Emory students host American Mock World Health Organization Conference

By John Baker Brown, Emory Campus Life | Emory Report | Oct. 4, 2017

Story image

Student leaders pose at the 2016 American Mock World Health Organization Conference hosted at Emory. This year's conference is set for Oct. 13-15, also at Emory.

“Climate Change: The Global Health Response” will be the focus when more than 200 students from around the world gather at Emory for the fourth annual American Mock World Health Organization Conference, Oct.13-15.

Emory's chapter of the American Mock World Health Organization (AMWHO) is hosting the conference for the second consecutive year. Founded in 2015, AMWHO Emory is one of 21 chapters affiliated with the national organization.

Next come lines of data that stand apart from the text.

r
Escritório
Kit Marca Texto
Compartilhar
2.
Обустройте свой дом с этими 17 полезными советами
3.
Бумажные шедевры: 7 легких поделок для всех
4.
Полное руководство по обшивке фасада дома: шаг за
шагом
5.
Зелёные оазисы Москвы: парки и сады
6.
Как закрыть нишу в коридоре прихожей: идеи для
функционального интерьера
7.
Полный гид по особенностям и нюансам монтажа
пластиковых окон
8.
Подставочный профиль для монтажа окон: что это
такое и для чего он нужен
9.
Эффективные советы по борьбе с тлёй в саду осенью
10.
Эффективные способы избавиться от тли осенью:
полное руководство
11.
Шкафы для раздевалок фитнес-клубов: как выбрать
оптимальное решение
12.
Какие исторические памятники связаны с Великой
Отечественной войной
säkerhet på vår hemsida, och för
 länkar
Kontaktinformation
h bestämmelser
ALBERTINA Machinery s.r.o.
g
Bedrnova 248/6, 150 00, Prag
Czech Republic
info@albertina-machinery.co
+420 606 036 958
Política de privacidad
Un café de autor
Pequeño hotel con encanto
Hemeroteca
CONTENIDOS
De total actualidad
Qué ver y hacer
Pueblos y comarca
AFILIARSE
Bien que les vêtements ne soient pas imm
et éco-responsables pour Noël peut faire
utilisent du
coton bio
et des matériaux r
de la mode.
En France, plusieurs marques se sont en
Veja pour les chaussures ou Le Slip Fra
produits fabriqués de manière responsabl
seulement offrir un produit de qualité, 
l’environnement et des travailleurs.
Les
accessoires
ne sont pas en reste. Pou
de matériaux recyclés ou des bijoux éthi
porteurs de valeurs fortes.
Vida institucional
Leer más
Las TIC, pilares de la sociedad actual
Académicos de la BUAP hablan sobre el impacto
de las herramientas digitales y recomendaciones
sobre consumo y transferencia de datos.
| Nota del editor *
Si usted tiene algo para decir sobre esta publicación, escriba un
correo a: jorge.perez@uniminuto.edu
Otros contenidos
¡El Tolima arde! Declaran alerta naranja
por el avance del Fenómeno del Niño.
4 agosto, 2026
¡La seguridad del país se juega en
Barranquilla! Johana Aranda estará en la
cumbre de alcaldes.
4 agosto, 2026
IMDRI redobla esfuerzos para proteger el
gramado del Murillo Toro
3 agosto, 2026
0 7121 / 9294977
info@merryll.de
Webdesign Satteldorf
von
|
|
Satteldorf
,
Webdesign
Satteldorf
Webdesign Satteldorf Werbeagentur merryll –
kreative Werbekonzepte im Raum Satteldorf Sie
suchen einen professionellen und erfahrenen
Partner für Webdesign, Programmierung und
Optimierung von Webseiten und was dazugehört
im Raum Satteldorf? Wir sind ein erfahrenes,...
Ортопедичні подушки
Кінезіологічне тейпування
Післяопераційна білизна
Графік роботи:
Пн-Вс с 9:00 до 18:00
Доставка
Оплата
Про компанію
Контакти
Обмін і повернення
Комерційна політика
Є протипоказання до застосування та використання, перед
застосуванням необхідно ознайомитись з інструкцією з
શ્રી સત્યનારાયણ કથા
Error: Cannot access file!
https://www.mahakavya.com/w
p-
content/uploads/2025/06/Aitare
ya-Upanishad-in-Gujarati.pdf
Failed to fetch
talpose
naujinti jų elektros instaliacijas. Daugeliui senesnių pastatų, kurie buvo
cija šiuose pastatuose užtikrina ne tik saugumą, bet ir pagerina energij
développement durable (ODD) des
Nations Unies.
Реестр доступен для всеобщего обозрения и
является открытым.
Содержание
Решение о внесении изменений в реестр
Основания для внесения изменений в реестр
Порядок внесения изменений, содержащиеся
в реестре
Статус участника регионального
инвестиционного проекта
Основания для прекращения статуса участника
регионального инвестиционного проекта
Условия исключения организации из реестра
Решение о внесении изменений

The goal of the conference is to encourage participants “to expand [their] knowledge of global health issues, think critically about the political, economic and cultural barriers that challenge global health leaders, and work together in drafting resolutions that will be sent to the World Health Organization [WHO] in Geneva, Switzerland," according to its website.

“Conference participants will divide into groups representing five geographic areas that span approximately 190 countries,” says Ashwini Krishnamurthy, executive co-director of the event. “Each group will develop resolutions to address some of the international community’s most pressing health-related challenges around climate change.” 

When the participants reconvene in plenary session, each group will present its resolutions for review and critique by others. The best will be forwarded for review and response to WHO international headquarters.    

While the focus is global health, the conference is a valuable experience for many students pursuing other career paths, Krishnamurthy notes.

“We encourage participation by students in disciplines like environmental science, political science and public policy,” says the Emory junior with a double major in finance and human health. “Last year, we even had students with debate backgrounds attend.”

Conference speakers are an interdisciplinary mix of experts in global health and associated fields, including scholars from Emory and other higher education institutions, as well as representatives from government and nongovernmental agencies. A panel discussion will feature 10 experts in fields ranging from climate change and health to law and government.

The keynote speaker for the opening ceremony is Daniel Rochberg, chief strategy officer for the Climate@Emory initiative, instructor in the Rollins School of Public Health and co-founder of the Georgia Climate Project. Rochberg served for 17 years in the Bush and Obama administrations and was a member of delegations to multiple United Nations climate and development conferences. 

The closing keynote speech will be delivered by Thomas H. Armbruster, former U.S. ambassador to the Republic of the Marshall Islands. During more than a quarter century in foreign service, his postings also include Cuba, Finland, Mexico, Russia and Tajikistan. Armbruster is fluent in Spanish and Russian.

 According to Krishnamurthy, AMWHO nurtures the global health experts of tomorrow, and the conference at Emory will help equip participants to improve health conditions around the world and prevent future health crises.

“This conference recognizes that we all share an increasingly interconnected planet where our actions influence health and well-being beyond our immediate surroundings,” says Krishnamurthy, who was born and raised in a small town in Missouri. 

“When poor health conditions in one country can impact populations thousands of miles away overnight, global health must become the concern of every nation and every member of our global community.”  

Late registration is available for $74 through Oct. 7. Nonparticipating observers may register for $30 for all sessions or $15 for the Friday plenary sessions at which region-specific groups of participants will present and discuss their resolutions.